PROVIDED DATA Block Start
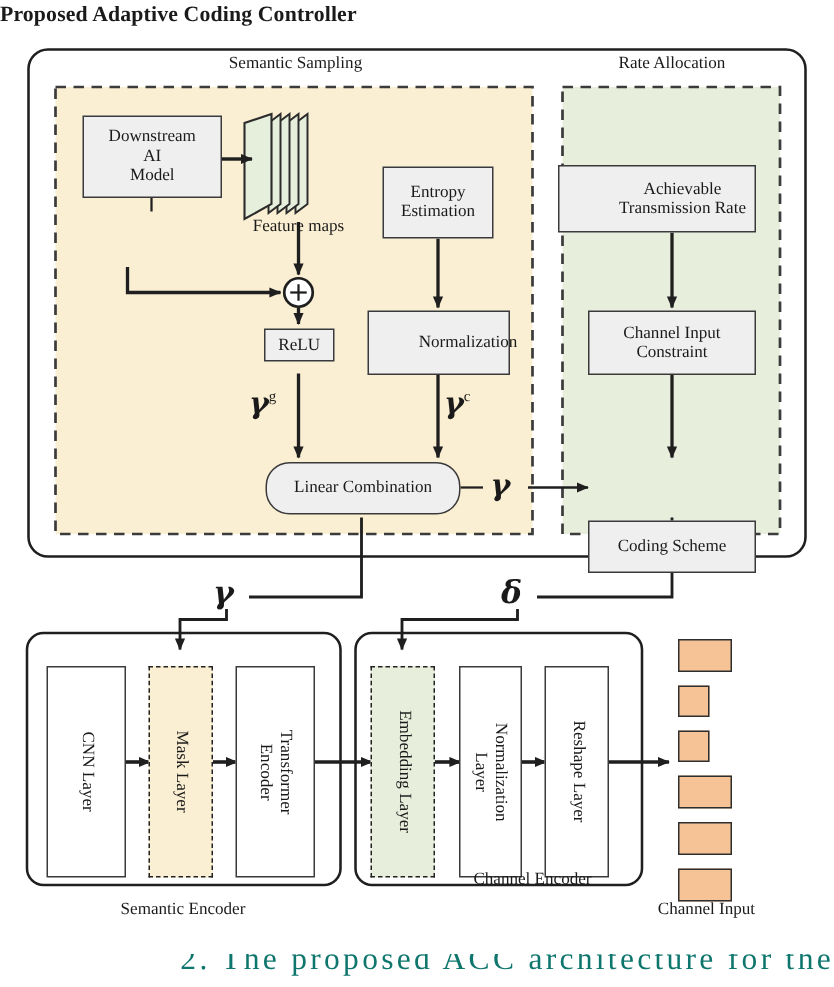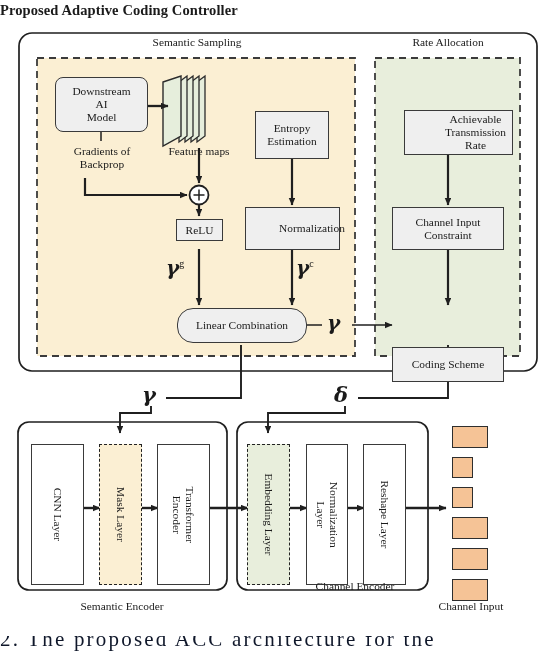--- a/index.html
+++ b/index.html
@@ -116,7 +116,7 @@
   <div class="seclbl" style="left:117px;top:36px;width:160px;">Semantic Sampling</div>
   <div class="seclbl" style="left:378px;top:36px;width:140px;">Rate Allocation</div>
 
-  <div class="box" style="left:55px;top:77px;width:93px;height:55px;white-space:pre-line;border-radius:8px;">Downstream
+  <div class="box" style="left:55px;top:77px;width:93px;height:55px;white-space:pre-line;">Downstream
 AI
 Model</div>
PROVIDED DATA Block End
- **EXERCISE**:
Output each record precisely as it appears, and drop every picture.

- **RESPONSE BELOW**:
--- a/index.html
+++ b/index.html
@@ -116,7 +116,7 @@
   <div class="seclbl" style="left:117px;top:36px;width:160px;">Semantic Sampling</div>
   <div class="seclbl" style="left:378px;top:36px;width:140px;">Rate Allocation</div>
 
-  <div class="box" style="left:55px;top:77px;width:93px;height:55px;white-space:pre-line;border-radius:8px;">Downstream
+  <div class="box" style="left:55px;top:77px;width:93px;height:55px;white-space:pre-line;">Downstream
 AI
 Model</div>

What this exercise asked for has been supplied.